----- Supplied passage
Dany Heatley's tenure in San Jose ended Sunday night, when Sharks General Manager Doug Wilson traded him to the Minnesota Wild in exchange for speedy forward Martin Havlat. Heatley's 64 points last season weren't enough, making him expendable during a limited trade window that was written into his contract. His $7.5 million contract made it a no brainer, after he recorded a paltry three goals during the Sharks playoff run this past spring.

After scoring 39 goals in his first season with San Jose in 2009-10, Heatley's production dipped to 26 this past season. His inability to light the lamp during the playoffs was the biggest hole in his game. The guy they acquired to be a sniper, was limited to 5 goals in 32 post season games for San Jose.

The Sharks pick up almost the same offensive numbers in Havlat, who also saves $2.5 million off the Sharks salary cap. Havlat had 22 goals and 40 assists playing for a defensive minded Wild team that ranked 2nd to last in the western Conference in goal production.

Havlat should have more opportunities to score with a stronger offensive supporting cast.

The deal was the second blockbuster that Wilson has made with the Wild in as many weeks.

"When players that we have targeted become available, you need to be able to react quickly and you also have to pay a price in order to acquire them," said Wilson. "When we made the Brent Burns trade, we knew we still needed to address our speed up front and we think the acquisition of Marty does that.

The most glaring difference between Heatley and Havlat is the disparity in speed. Havlat immediately makes the Sharks faster. Heatley provides scoring potential, but his moody demeanor may mean an interesting season in Minneapolis.

Both players are 30 years old, and the similarities in statistics make the trade a peculiar one for Minnesoata. Perhaps Wild General Manager Chuck Fletcher feels that his last acquisition, former Shark Devin Setoguchi, needs a familiar face to bring his anemic offense some scoring pop.

Havlat waived his no-trade clause to join the Sharks, after missing the playoffs the past two seasons.

"I was presented this deal today and I decided to waive the no-movement clause to go to the Sharks," Havlat told NHL.com. "I'm very excited. It's a great team with great players with chance to win a lot of hockey games."
----------
Instruction A:
Check these statements against the article about the Heatley-Havlat trade: (i) Heatley scored 26 goals in his first season with San Jose in 2009-10; (ii) Havlat had 22 goals and 40 assists playing for the Wild; (iii) Havlat refused to waive his no-trade clause. For each, answer yes or no and quote the words of the article that decide it.
Instruction B:
Write the next paragraph or two of the article about the Heatley-Havlat trade, picking up after its final sentence.
----- Stored data
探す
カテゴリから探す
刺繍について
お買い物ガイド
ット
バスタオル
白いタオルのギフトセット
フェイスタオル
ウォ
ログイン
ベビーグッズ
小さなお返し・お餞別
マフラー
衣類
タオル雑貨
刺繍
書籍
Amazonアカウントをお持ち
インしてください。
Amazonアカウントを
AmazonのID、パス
----------
Result A:
(i) No: "After scoring 39 goals in his first season with San Jose in 2009-10, Heatley's production dipped to 26 this past season."
(ii) Yes: "Havlat had 22 goals and 40 assists playing for a defensive minded Wild team"
(iii) No: "Havlat waived his no-trade clause to join the Sharks"

Result B:
It didn't seem to be that hard a decision for Havlat.

"For hockey players, not just for me, if your season ends April 10 it's an empty feeling. When the real season starts, you are already sitting on your couch. I enjoy playing in playoffs and that is why I play hockey."

Thenewest Sharks forward has 49 career playoff points in 67 playoff games. The speedster will get a chance to add to that total once he joins his new team. He recognizes the opportunity that his new team brings.

"They are great team and they have great chance every year to battle for the Stanley Cup," Havlat said. "It's very important for me to have a chance to battle for the Cup, to just to get in the playoffs and you never know what happens.

The deal clarifies the mystery surrounding the presence of a no-trade clause in Heatley's contract. It wasn't clear if Heatley maintained the clause after he waived it to join the Sharks in 2009.

His tumultuous career seemed to finally settle down when the Sharks acquired him from Ottawa two seasons ago, but his antics this past spring in a game that earned him a suspension for going head-hunting with his stick on a play away from the puck.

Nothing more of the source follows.